Levant la tête, elle vit des figures blanches de femmes, appuyées aux fenêtres grillées, où elles prenaient un peu de fraîcheur. Jeanie poussa une double porte, et se trouva dans une salle carrelée, parmi des femmes demi-nues, avec des robes roses. Au fond de l’ombre chaude un perroquet faisait mouvoir lentement ses paupières. Il y avait encore un peu de mousse dans trois gros verres étranglés, sur la table.
Quatre femmes entourèrent Jeanie en riant, et elle en aperçut une autre vêtue d’étoffe sombre, qui cousait dans une petite loge.
– Elle est de la campagne, dit une des femmes.
– Chut ! dit une autre, faut rien dire.
Et toutes ensemble lui crièrent :
– Veux-tu boire, mignonne ?
Jeanie se laissa embrasser, et but dans un des verres étranglés. Une grosse femme vit l’anneau.
Toutes ensemble reprirent :
– T’es mariée, mignonne ?
Jeanie rougit, car elle ne savait si elle était vraiment mariée, ni comment on devait répondre.
– Je les connais, ces mariées, dit une femme. Moi aussi, quand j’étais petite, quand j’avais sept ans, je n’avais pas de jupon. Je suis allée toute nue au bois pour bâtir mon église – et tous les petits oiseaux m’aidaient à travailler ! Il y avait le vautour pour arracher la pierre, et le pigeon, avec son gros bec, pour la tailler, et le bouvreuil pour jouer de l’orgue. Voilà mon église de noces et ma messe.
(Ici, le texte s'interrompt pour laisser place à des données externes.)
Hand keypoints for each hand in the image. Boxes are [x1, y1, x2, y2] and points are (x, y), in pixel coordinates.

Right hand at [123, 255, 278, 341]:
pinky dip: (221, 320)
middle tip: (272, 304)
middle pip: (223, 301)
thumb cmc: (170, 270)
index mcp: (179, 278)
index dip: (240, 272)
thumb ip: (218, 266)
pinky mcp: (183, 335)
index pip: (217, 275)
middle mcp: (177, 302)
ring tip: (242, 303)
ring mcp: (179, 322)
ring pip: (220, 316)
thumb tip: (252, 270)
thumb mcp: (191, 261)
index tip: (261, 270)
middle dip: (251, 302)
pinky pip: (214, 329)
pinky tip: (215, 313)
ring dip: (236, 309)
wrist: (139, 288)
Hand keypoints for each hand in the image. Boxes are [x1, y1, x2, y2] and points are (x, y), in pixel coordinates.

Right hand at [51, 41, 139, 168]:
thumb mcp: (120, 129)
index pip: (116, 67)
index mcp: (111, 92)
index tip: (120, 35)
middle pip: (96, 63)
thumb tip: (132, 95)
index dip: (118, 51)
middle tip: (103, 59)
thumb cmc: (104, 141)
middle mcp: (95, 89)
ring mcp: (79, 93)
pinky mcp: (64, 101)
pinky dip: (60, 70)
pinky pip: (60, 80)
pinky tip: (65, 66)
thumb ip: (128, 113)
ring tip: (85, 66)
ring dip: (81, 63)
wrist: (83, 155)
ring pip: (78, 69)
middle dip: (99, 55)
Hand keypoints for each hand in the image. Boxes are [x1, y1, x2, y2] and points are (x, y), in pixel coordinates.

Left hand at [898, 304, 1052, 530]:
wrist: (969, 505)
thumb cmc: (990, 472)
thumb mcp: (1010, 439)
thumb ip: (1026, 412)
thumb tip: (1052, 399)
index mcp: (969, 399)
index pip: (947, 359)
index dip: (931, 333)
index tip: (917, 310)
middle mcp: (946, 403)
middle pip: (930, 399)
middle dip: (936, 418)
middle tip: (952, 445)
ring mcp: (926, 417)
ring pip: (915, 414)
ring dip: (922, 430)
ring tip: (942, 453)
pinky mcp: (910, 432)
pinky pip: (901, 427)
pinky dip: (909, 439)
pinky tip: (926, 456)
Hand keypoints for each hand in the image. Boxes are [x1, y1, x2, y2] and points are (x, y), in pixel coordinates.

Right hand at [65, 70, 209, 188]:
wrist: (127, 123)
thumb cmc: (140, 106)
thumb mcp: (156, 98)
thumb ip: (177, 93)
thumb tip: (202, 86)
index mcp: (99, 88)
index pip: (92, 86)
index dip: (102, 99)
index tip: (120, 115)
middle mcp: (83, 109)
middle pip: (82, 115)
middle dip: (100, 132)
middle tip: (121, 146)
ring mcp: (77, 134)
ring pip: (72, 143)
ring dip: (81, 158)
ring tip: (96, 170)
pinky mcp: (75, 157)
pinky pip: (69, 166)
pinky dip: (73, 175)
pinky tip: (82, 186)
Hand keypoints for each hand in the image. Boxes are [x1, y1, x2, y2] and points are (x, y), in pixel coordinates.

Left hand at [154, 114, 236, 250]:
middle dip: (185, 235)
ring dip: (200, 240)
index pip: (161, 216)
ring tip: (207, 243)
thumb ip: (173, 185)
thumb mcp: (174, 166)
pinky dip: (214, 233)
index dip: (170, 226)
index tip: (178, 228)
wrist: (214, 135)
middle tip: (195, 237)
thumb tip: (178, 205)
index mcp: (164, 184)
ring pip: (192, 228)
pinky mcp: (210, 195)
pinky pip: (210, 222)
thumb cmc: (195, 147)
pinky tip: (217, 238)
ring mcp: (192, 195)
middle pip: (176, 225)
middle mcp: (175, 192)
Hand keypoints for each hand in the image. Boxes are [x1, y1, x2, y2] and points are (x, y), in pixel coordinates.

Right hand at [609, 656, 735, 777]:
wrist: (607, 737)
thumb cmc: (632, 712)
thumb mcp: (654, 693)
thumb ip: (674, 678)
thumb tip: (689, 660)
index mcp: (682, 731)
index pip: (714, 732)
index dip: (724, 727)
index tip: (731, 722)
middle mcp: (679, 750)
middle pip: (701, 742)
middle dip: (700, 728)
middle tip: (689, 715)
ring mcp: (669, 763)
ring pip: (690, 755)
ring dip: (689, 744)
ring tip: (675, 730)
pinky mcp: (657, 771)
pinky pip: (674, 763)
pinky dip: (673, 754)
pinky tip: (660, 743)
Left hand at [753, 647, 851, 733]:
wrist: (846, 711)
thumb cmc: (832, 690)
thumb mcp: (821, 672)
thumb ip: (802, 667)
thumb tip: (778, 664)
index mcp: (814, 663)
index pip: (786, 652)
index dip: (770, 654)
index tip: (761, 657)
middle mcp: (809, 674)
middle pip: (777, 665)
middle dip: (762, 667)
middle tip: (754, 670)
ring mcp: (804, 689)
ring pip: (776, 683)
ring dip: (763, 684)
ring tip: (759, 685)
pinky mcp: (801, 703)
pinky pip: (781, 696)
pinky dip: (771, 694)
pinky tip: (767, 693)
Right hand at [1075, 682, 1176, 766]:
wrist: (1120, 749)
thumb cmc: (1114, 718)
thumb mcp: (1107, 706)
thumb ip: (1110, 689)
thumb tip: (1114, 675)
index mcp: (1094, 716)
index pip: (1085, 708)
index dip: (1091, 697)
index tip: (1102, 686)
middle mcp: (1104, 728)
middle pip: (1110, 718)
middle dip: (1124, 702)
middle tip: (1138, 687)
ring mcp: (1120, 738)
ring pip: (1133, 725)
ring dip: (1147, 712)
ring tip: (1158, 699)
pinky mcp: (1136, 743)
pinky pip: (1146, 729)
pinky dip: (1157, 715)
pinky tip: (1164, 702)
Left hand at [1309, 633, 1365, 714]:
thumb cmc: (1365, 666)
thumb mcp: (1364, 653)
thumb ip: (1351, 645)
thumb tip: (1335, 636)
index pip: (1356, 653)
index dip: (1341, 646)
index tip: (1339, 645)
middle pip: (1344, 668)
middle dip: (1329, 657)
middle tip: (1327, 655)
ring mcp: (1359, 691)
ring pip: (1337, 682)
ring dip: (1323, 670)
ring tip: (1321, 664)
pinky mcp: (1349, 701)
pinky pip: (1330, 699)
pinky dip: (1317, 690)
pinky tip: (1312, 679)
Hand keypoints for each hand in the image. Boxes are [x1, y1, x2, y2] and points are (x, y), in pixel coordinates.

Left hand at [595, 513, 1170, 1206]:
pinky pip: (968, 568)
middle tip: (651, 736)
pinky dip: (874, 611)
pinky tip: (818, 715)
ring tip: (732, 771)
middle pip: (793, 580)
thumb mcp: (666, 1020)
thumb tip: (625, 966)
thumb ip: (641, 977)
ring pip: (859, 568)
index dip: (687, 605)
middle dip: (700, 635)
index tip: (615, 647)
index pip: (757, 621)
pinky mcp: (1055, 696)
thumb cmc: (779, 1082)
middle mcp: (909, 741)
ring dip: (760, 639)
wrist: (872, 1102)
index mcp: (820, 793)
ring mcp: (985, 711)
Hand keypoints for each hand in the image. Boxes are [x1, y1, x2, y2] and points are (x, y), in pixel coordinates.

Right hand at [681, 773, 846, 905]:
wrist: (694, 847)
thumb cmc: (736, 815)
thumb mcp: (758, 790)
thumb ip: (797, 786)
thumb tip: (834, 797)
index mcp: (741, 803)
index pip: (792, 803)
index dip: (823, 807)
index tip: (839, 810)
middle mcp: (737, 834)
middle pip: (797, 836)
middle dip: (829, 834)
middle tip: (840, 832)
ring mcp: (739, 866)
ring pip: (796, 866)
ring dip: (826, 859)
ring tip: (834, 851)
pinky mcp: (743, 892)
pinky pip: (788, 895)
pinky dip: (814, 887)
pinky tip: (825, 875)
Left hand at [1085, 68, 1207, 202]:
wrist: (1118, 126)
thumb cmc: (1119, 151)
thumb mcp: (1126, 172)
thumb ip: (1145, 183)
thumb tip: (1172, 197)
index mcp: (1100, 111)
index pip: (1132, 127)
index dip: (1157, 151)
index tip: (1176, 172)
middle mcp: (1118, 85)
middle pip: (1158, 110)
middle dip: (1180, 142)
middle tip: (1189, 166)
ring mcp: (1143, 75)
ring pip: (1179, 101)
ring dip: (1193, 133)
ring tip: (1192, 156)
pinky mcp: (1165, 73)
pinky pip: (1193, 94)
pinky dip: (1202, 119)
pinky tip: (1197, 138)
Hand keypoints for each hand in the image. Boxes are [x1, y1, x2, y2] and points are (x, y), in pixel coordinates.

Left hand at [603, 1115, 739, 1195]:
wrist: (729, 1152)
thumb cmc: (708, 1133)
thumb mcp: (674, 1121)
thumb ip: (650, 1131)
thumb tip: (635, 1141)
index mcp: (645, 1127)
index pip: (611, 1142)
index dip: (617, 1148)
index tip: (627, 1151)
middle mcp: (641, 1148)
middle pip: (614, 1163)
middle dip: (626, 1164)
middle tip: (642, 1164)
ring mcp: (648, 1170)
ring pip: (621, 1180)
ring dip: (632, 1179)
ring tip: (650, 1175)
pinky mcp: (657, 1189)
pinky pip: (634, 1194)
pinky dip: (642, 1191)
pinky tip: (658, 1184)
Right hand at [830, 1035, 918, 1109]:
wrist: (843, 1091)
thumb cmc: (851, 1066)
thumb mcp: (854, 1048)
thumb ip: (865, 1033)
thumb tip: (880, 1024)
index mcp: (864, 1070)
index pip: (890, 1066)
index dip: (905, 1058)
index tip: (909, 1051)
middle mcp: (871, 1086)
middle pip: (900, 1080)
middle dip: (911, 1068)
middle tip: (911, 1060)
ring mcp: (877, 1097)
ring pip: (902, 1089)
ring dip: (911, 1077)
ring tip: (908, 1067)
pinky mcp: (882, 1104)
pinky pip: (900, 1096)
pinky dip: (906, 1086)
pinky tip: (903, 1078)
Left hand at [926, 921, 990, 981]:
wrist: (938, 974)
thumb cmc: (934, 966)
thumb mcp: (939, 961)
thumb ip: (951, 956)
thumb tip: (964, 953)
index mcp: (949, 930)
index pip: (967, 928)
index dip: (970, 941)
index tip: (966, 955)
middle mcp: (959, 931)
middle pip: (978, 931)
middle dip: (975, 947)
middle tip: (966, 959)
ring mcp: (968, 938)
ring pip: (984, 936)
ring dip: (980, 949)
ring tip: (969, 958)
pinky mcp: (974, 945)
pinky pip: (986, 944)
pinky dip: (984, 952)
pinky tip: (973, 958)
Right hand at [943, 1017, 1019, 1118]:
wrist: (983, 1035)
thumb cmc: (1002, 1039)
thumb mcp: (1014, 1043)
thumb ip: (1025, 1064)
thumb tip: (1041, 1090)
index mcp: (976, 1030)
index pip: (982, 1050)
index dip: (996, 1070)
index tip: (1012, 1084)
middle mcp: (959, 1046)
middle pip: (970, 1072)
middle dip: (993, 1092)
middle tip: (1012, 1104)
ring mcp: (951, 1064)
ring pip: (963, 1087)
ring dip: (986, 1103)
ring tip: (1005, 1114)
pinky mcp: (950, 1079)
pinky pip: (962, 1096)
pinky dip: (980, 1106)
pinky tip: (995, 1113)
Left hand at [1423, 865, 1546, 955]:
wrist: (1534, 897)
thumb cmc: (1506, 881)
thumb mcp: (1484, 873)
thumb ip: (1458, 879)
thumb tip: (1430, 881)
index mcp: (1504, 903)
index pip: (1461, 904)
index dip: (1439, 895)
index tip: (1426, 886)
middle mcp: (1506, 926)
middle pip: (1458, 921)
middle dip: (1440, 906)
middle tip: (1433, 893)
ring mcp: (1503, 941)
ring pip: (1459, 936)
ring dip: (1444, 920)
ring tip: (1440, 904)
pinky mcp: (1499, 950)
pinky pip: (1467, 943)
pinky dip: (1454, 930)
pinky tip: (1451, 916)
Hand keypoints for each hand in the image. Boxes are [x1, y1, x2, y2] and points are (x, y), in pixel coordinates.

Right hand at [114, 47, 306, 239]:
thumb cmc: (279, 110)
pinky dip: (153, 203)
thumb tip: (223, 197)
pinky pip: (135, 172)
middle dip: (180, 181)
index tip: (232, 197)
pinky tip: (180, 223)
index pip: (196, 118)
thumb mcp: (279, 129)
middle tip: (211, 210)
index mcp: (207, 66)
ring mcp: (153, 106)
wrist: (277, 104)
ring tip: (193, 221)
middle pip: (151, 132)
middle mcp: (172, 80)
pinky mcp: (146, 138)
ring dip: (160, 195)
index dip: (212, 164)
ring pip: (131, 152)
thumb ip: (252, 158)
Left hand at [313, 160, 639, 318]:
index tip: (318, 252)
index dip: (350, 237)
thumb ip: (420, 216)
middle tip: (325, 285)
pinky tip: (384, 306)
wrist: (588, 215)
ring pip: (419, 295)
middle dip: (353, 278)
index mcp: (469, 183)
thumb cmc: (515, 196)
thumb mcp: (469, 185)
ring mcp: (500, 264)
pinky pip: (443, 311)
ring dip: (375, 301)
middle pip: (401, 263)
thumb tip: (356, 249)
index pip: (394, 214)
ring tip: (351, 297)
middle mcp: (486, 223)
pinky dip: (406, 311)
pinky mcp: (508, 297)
– Mais cette mignonne a son alliance, pas ? dit la grosse femme.
Et toutes ensemble crièrent :
– Vrai, une alliance ?
Alors elles embrassèrent Jeanie l’une après l’autre, et la caressèrent, et la firent boire, et on parvint à faire sourire la dame qui cousait dans la petite loge.
Cependant un violon jouait devant la porte et Jeanie s’était endormie. Deux femmes la portèrent doucement sur un lit, dans une chambrette, par un petit escalier.
Puis toutes ensemble dirent :
– Faut lui donner quelque chose. Mais. quoi ?
Le perroquet se réveilla et jabota.
– Je vas vous dire, expliqua la grosse.
Et elle parla longuement à voix basse. Une des femmes s’essuya les yeux.
– C’est vrai, dit-elle, nous n’en avons pas eu, ça nous portera bonheur.
– Pas ? elle pour nous quatre, dit une autre.
– On va demander à Madame de nous permettre, dit la grosse.
Et le lendemain, quand Jeanie s’en alla, elle avait à chaque doigt de sa main gauche un anneau d’alliance. Son amoureux était bien loin ; mais elle frapperait à son cœur, pour y rentrer, avec ses cinq anneaux d’or.